Our results should be interpreted carefully considering certain study limitations. This study aimed to investigate the clinical characteristics of patients with PVO and concurrent infection. Therefore, a causal relationship between concurrent infections and clinical outcomes was not established in our study. In addition to the various factors included, unknown confounders such as individuals’ bone quality or physical activity might have influenced the association between concurrent infections and clinical outcomes. Therefore, further high-quality studies that include additional clinical information are required to precisely understand the cause of higher mortality in patients with concurrent infections. Second, the minimal follow-up period of our study was 1 year, and 77 of the 695 (11%, Figure 1) patients were lost to follow-up. Recurrence or mortality associated with infection could have occurred in patients who were lost to follow-up or after 1 year. Therefore, a long-term, prospective study may have yielded different results. Third, we did not consider the concordance of causative organisms for the definition of concurrent infections because we did not perform separate biopsies for each causative organism of PVO and concurrent infections for all patients. Further studies that can identify the concordance of causative organisms in patients with PVO and concurrent infections might help understand the reasons behind their different clinical characteristics. Despite these limitations, the higher mortality rate of patients with concurrent infections should not be underestimated. In clinical practice, the worst-case estimate of recurrence and mortality rates and their 95% confidence intervals (Figure 5) should be considered to prevent adverse clinical outcomes.

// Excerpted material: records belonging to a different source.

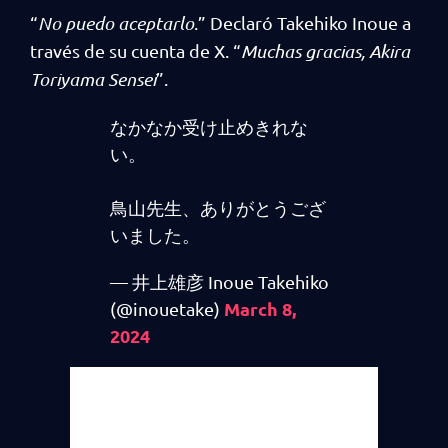
“
No puedo aceptarlo
.” Declaró Takehiko Inoue a
través de su cuenta de X. “
Muchas gracias, Akira
Toriyama Sensei
”.
なかなか受け止めきれな
い。
鳥山先生、ありがとうござ
いました。
— 井上雄彦 Inoue Takehiko
March 8,
(@inouetake)
2024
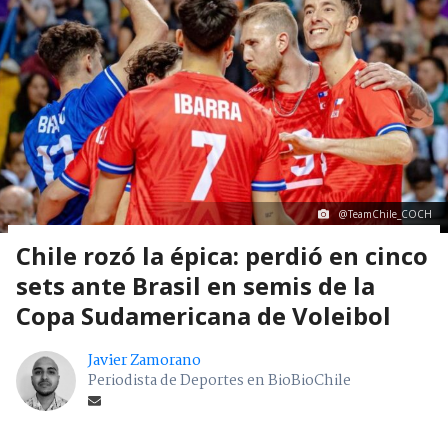
@TeamChile_COCH
Chile rozó la épica: perdió en cinco
sets ante Brasil en semis de la
Copa Sudamericana de Voleibol
Javier Zamorano
Periodista de Deportes en BioBioChile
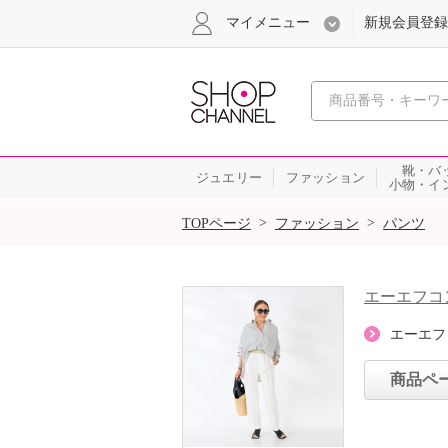
マイメニュー
新規会員登録
心おどる、瞬
靴・バ
ジュエリー
ファッション
小物・イ
SALE
>
>
TOPページ
ファッション
パンツ
エーエフコ
エーエフ
商品ペ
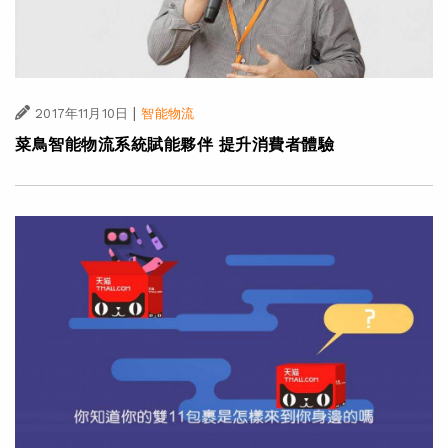
|
2017年11月10日
智能物流
菜鳥智能物流系統賦能夥伴 提升消費者體驗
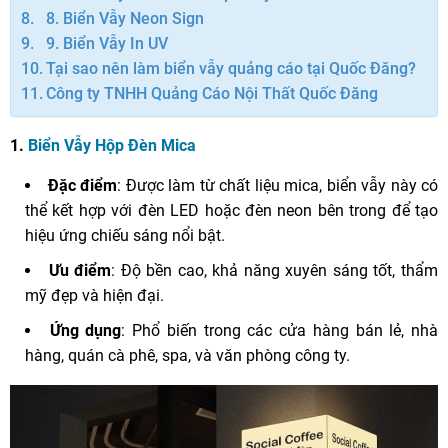
8. Biển Vẫy Neon Sign
9. Biển Vẫy In UV
Tại sao nên làm biển vẫy quảng cáo tại Quốc Đăng?
Công ty TNHH Quảng Cáo Nội Thất Quốc Đăng
1.
Biển Vẫy Hộp Đèn Mica
Đặc điểm
: Được làm từ chất liệu mica, biển vẫy này có
thể kết hợp với đèn LED hoặc đèn neon bên trong để tạo
hiệu ứng chiếu sáng nổi bật.
Ưu điểm
: Độ bền cao, khả năng xuyên sáng tốt, thẩm
mỹ đẹp và hiện đại.
Ứng dụng
: Phổ biến trong các cửa hàng bán lẻ, nhà
hàng, quán cà phê, spa, và văn phòng công ty.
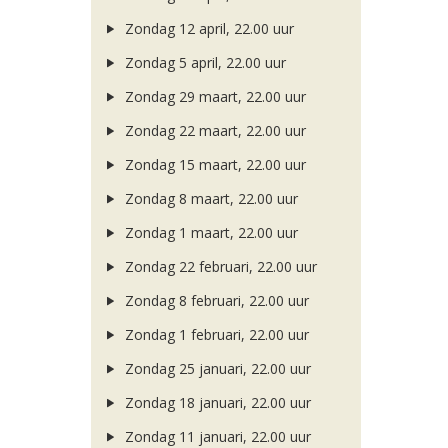
Zondag 12 april, 22.00 uur
Zondag 5 april, 22.00 uur
Zondag 29 maart, 22.00 uur
Zondag 22 maart, 22.00 uur
Zondag 15 maart, 22.00 uur
Zondag 8 maart, 22.00 uur
Zondag 1 maart, 22.00 uur
Zondag 22 februari, 22.00 uur
Zondag 8 februari, 22.00 uur
Zondag 1 februari, 22.00 uur
Zondag 25 januari, 22.00 uur
Zondag 18 januari, 22.00 uur
Zondag 11 januari, 22.00 uur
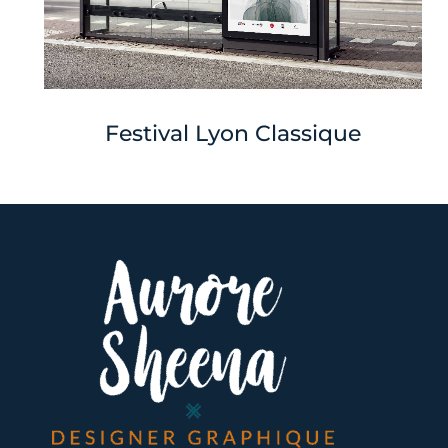
Festival Lyon Classique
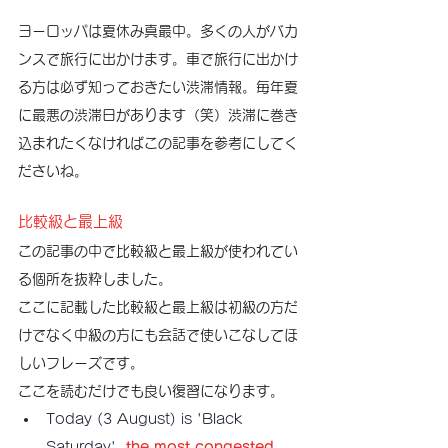
ヨーロッパは夏休み真最中。多くの人がバカ
ンスで旅行に出かけます。車で旅行に出かけ
る方は必ず知っておきたい渋滞情報。毎年夏
に最悪の渋滞日があります（笑）渋滞に巻き
込まれたくなければこの記事を参考にしてく
ださいね。
比較級と最上級
この記事の中で比較級と最上級が使われてい
る個所を抜粋しました。
ここに記載した比較級と最上級は初級の方だ
けでなく中級の方にも会話で使いこなしてほ
しいフレーズです。
ここを読むだけでも良い復習になります。
Today (3 August) is 'Black 
Saturday', 
the most congested 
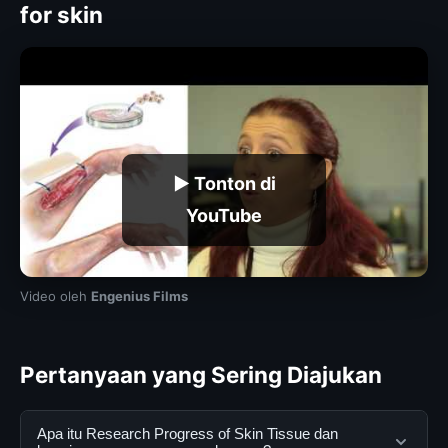
for skin
▶ Tonton di
YouTube
Video oleh
Engenius Films
Pertanyaan yang Sering Diajukan
Apa itu Research Progress of Skin Tissue dan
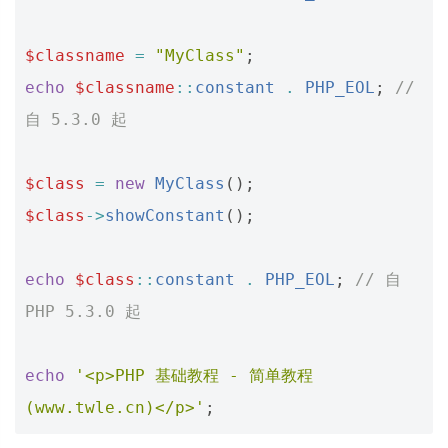
$classname
=
"MyClass"
;
echo
$classname
::
constant
.
PHP_EOL
;
// 
自 5.3.0 起
$class
=
new
MyClass
();
$class
->
showConstant
();
echo
$class
::
constant
.
PHP_EOL
;
// 自 
PHP 5.3.0 起
echo
'<p>PHP 基础教程 - 简单教程
(www.twle.cn)</p>'
;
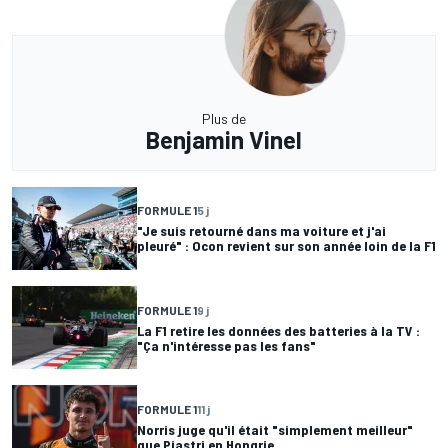
Plus de
Benjamin Vinel
FORMULE 1
5 j
"Je suis retourné dans ma voiture et j'ai
pleuré" : Ocon revient sur son année loin de la F1
FORMULE 1
9 j
La F1 retire les données des batteries à la TV :
"Ça n'intéresse pas les fans"
FORMULE 1
11 j
Norris juge qu'il était "simplement meilleur"
que Piastri en Hongrie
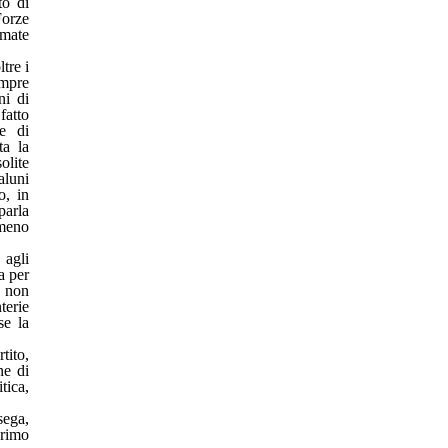
to di
Forze
rmate
tre i
empre
ni di
fatto
se di
ta la
olite
aluni
o, in
parla
 meno
 agli
a per
a non
terie
se la
tito,
ne di
tica,
sega,
primo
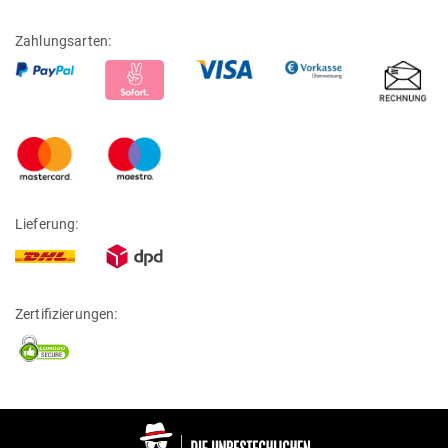
Zahlungsarten:
Lieferung:
Zertifizierungen:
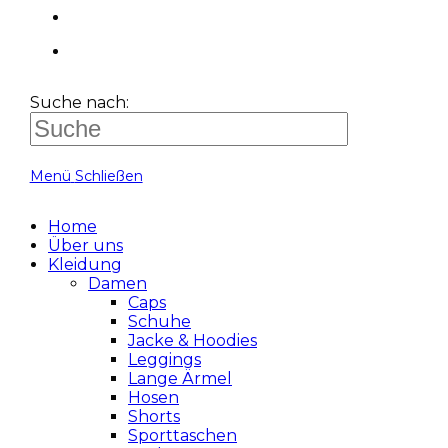
Suche nach:
Menü
Schließen
Home
Über uns
Kleidung
Damen
Caps
Schuhe
Jacke & Hoodies
Leggings
Lange Ärmel
Hosen
Shorts
Sporttaschen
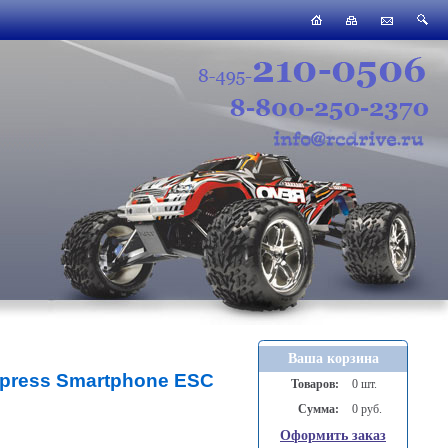
Ваша корзина
xpress Smartphone ESC
Товаров:
0 шт.
Сумма:
0 руб.
Оформить заказ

In conclusion, our study identified that a quarter of the patients with PVO presented with concurrent infections. These patients were older and had more comorbidities than those without concurrent infection. There were also significant intergroup differences in the anatomical involvement of the infections, degrees of neurological impairment, and types of causative organisms. As a result, the clinical outcomes were significantly different between patients with and without concurrent infections. In addition, we investigated the 1-year recurrence and mortality rates, and their 95% confidence intervals according to the types of concurrent infections and their diagnostic timings, and recurrence and mortality rates varied according to them. Although a causal relationship between concurrent infections and clinical outcomes could not be established in our retrospective study, it clearly demonstrated the clinical significance of concurrent infections in patients with PVO. Our results, based on a large number of patients, can be practically used as a reasonable reference to warn clinicians of clinical risks due to concurrent infections in patients with PVO and help predict clinical outcomes.